Journalism Prof. David Hajdu Charts the Rise of Pop Music

Bridget O'Brian
February 22, 2017

Any discussion of pop music hits has to include Yesterday, the Paul McCartney song that rocketed to the top of the charts when the Beatles released it in 1965. “It could certainly be classified as the most popular song in the history of music in the modern era,” said David Hajdu, a professor at the Columbia Graduate School of Journalism, whose latest book, Love for Sale: Pop Music in America, chronicles popular music in the United States.

The song has been recorded more than 3,000 times by artists as famous as Frank Sinatra and as unlikely as Buranovskiye Babushki, a group of eight older, babushka-wearing Russian women who once came in second place on Eurovision Song Contest, a popular singing competition televised throughout Europe.

Despite its ubiquity, Yesterday may not be the most popular song ever. As Hajdu, a music historian who is also the music critic for The Nation, writes in his book, some songs of yesteryear became huge nationwide hits long before a recording industry, or radio, even existed.
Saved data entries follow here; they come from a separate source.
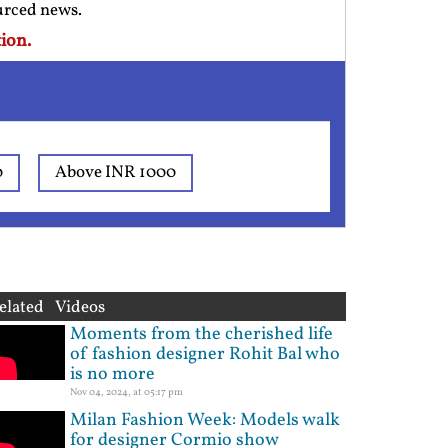
ourced news.
ion.
0
Above INR 1000
elated Videos
Moments from the cherished life
of fashion designer Rohit Bal who
is no more
Nov 04, 2024, at 05:17 pm
Milan Fashion Week: Models walk
for designer Cormio show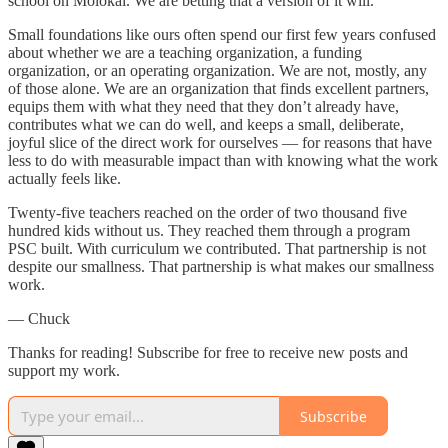
school on Molokai. We are betting that a version of it will.
Small foundations like ours often spend our first few years confused
about whether we are a teaching organization, a funding
organization, or an operating organization. We are not, mostly, any
of those alone. We are an organization that finds excellent partners,
equips them with what they need that they don’t already have,
contributes what we can do well, and keeps a small, deliberate,
joyful slice of the direct work for ourselves — for reasons that have
less to do with measurable impact than with knowing what the work
actually feels like.
Twenty-five teachers reached on the order of two thousand five
hundred kids without us. They reached them through a program
PSC built. With curriculum we contributed. That partnership is not
despite our smallness. That partnership is what makes our smallness
work.
— Chuck
Thanks for reading! Subscribe for free to receive new posts and
support my work.
Subscribe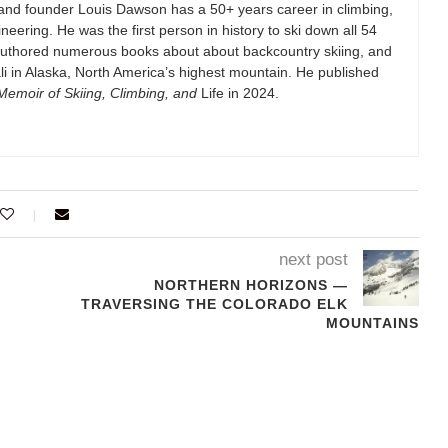
and founder Louis Dawson has a 50+ years career in climbing,
eering. He was the first person in history to ski down all 54
authored numerous books about about backcountry skiing, and
i in Alaska, North America’s highest mountain. He published
emoir of Skiing, Climbing, and
Life in 2024.
next post
NORTHERN HORIZONS —
TRAVERSING THE COLORADO ELK
MOUNTAINS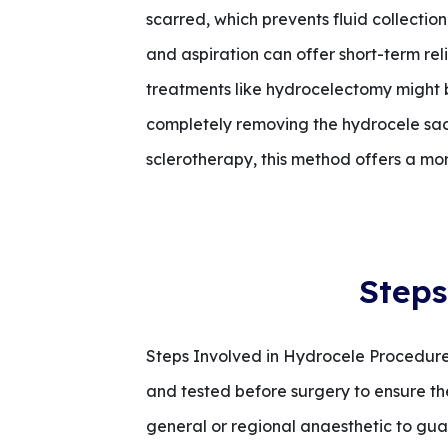
scarred, which prevents fluid collection.
and aspiration can offer short-term reli
treatments like hydrocelectomy might 
completely removing the hydrocele sac
sclerotherapy, this method offers a mo
Steps
Steps Involved in Hydrocele Procedure 
and tested before surgery to ensure they
general or regional anaesthetic to guar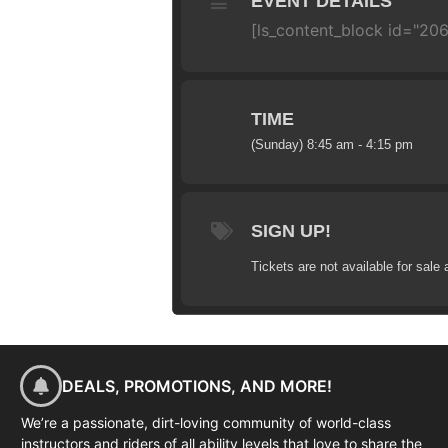
EVENT DETAILS
[ls_content_block id="206
TIME
(Sunday) 8:45 am - 4:15 pm
SIGN UP!
Tickets are not available for sale 
DEALS, PROMOTIONS, AND MORE!
We’re a passionate, dirt-loving community of world-class
instructors and riders of all ability levels that love to share the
“One of the main objectives of my book is to remind people that pop music started in the 19th century with the rise of mass culture in this country,” he said. Sheet music and piano player rolls brought songs into millions of homes, and annual sales of pianos soared to 374,000 in 1904 from 32,000 in 1890. “There were fewer hits, but bigger hits than we could ever conceive today,” Hajdu said.


Listen to the 11 songs David Hajdu says gave rise to modern pop music.
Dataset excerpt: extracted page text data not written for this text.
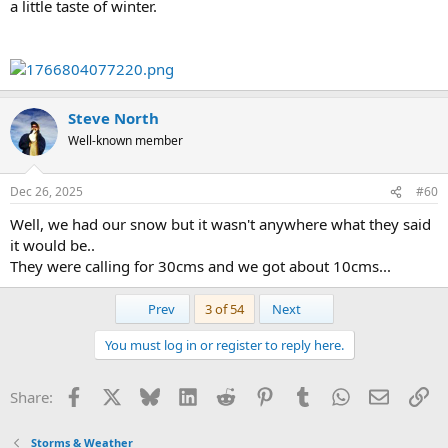
a little taste of winter.
Steve North
Well-known member
Dec 26, 2025
#60
Well, we had our snow but it wasn't anywhere what they said
it would be..
They were calling for 30cms and we got about 10cms...
First
Last
Prev
3 of 54
Next
You must log in or register to reply here.
Facebook
X
Bluesky
LinkedIn
Reddit
Pinterest
Tumblr
WhatsApp
Email
Li
Share:
Storms & Weather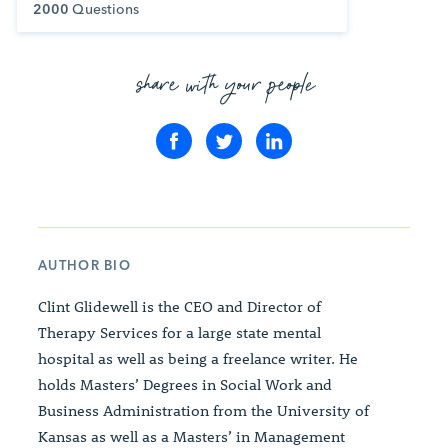
2000
Questions
share with your people
AUTHOR BIO
Clint Glidewell is the CEO and Director of
Therapy Services for a large state mental
hospital as well as being a freelance writer. He
holds Masters’ Degrees in Social Work and
Business Administration from the University of
Kansas as well as a Masters’ in Management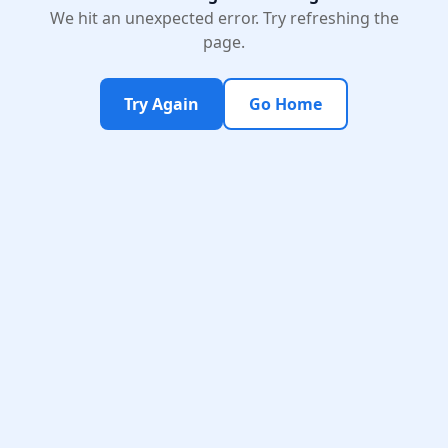
We hit an unexpected error. Try refreshing the
page.
Try Again
Go Home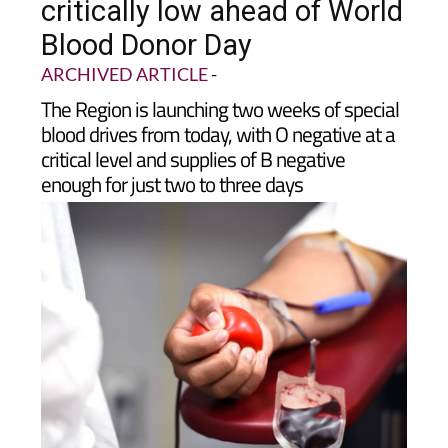
critically low ahead of World
Blood Donor Day
ARCHIVED ARTICLE
-
The Region is launching two weeks of special
blood drives from today, with O negative at a
critical level and supplies of B negative
enough for just two to three days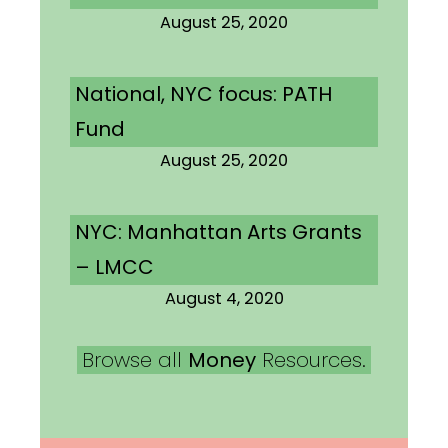
August 25, 2020
National, NYC focus: PATH
Fund
August 25, 2020
NYC: Manhattan Arts Grants
– LMCC
August 4, 2020
Browse all
Money
Resources.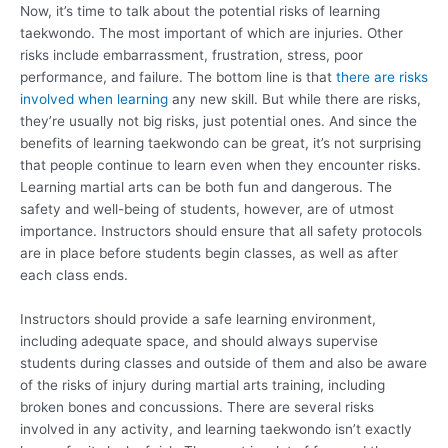
Now, it’s time to talk about the potential risks of learning
taekwondo. The most important of which are injuries. Other
risks include embarrassment, frustration, stress, poor
performance, and failure. The bottom line is that
there are risks
involved when learning
any new skill. But while there are risks,
they’re usually not big risks, just potential ones. And since the
benefits of learning taekwondo can be great, it’s not surprising
that people continue to learn even when they encounter risks.
Learning martial arts can be both fun and dangerous. The
safety and well-being of students, however, are of utmost
importance. Instructors should ensure that all safety protocols
are in place before students begin classes, as well as after
each class ends.
Instructors should provide a safe learning environment,
including adequate space, and should always supervise
students during classes and outside of them and also be aware
of the risks of injury during martial arts training, including
broken bones and concussions. There are several risks
involved in any activity, and learning taekwondo isn’t exactly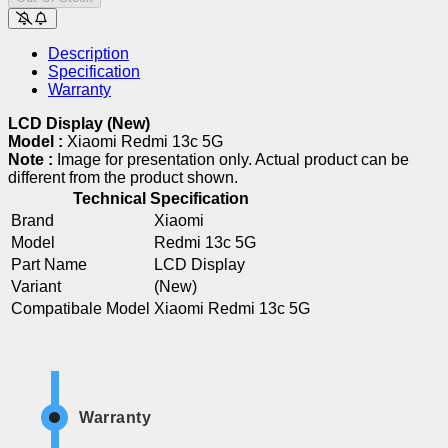
Description
Specification
Warranty
LCD Display (New)
Model :
Xiaomi Redmi 13c 5G
Note :
Image for presentation only. Actual product can be
different from the product shown.
Technical Specification
Brand
Xiaomi
Model
Redmi 13c 5G
Part Name
LCD Display
Variant
(New)
Compatibale Model
Xiaomi Redmi 13c 5G
Warranty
Among the first was After the Ball, an 1891 waltz about lost love, which sold five million copies of sheet music. Tin Pan Alley, the nickname for the era’s popular music industry, was in its heyday then, as composers and music publishers in New York City churned out popular music that could be easily sung and played on the piano.

Another was I Don’t Care, written in 1922 and sung by one of the biggest stars in vaudeville, Eva Tanguay. It was one of a handful of songs she is known to have recorded, and Hajdu calls it “a proto-feminist statement.” Although she is barely known now, Tanguay’s stardom was akin to today’s megastar wattage, as was her behavior. She feuded publicly with other singers, her dance moves were considered vulgar and she wore the skimpiest of costumes.
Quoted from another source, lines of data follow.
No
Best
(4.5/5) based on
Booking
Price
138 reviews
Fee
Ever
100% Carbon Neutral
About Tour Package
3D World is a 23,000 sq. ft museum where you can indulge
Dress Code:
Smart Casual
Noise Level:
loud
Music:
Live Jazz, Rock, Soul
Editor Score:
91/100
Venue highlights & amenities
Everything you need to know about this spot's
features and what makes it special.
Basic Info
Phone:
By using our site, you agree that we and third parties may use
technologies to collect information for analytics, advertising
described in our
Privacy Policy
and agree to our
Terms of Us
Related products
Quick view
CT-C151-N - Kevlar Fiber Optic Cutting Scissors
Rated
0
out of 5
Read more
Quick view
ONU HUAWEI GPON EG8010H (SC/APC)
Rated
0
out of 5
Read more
In Love for Sale, Hajdu also stresses the inextricable link between technology and music. Sheet music was written simply enough for people with a modicum of musical training to play or sing, and it had to be catchy. In the 1920s, the microphone “changed music completely,” he said, making popular music intimate and personal. And it was the transistor radio of the 1960s, not the Sony Walkman 20 years later, that allowed people to experience music privately.

“Popular music is a very personal phenomenon,” he said. “It takes on an idiosyncratic meaning to each listener.”

This is the fifth book by Hajdu, who joined the Journalism School in 2004, in the midst of a career as an editor and writer that has included nine years at Entertainment Weekly and nearly 12 years as a music critic for The New Republic, as well as writing for The New Yorker, The Atlantic Monthly, and The New York Times Magazine, among other publications. A recipient of many awards for his writing, Hajdu has recently added lyricist to his list of credits. His songs have been performed and recorded by jazz singers such as Jo Lawry and Hilary Kole.

Hajdu’s first journalism job was as a junior editor for consumer electronics trade publications. “It was the job I could get,” he said. “But the first writing I did for mainstream magazines came from my experience covering electronics, when I wrote about the relationship between technology and music.”

He still writes about that connection, especially as the music industry becomes more data driven and albums are assembled using digital and information-processing techniques. He points to songs that are built from samples and the accretion of digital information, which are then tested against algorithms and other data that show what has worked for past hits. “Today,” Hajdu said, “music does what the technology allows it to do.”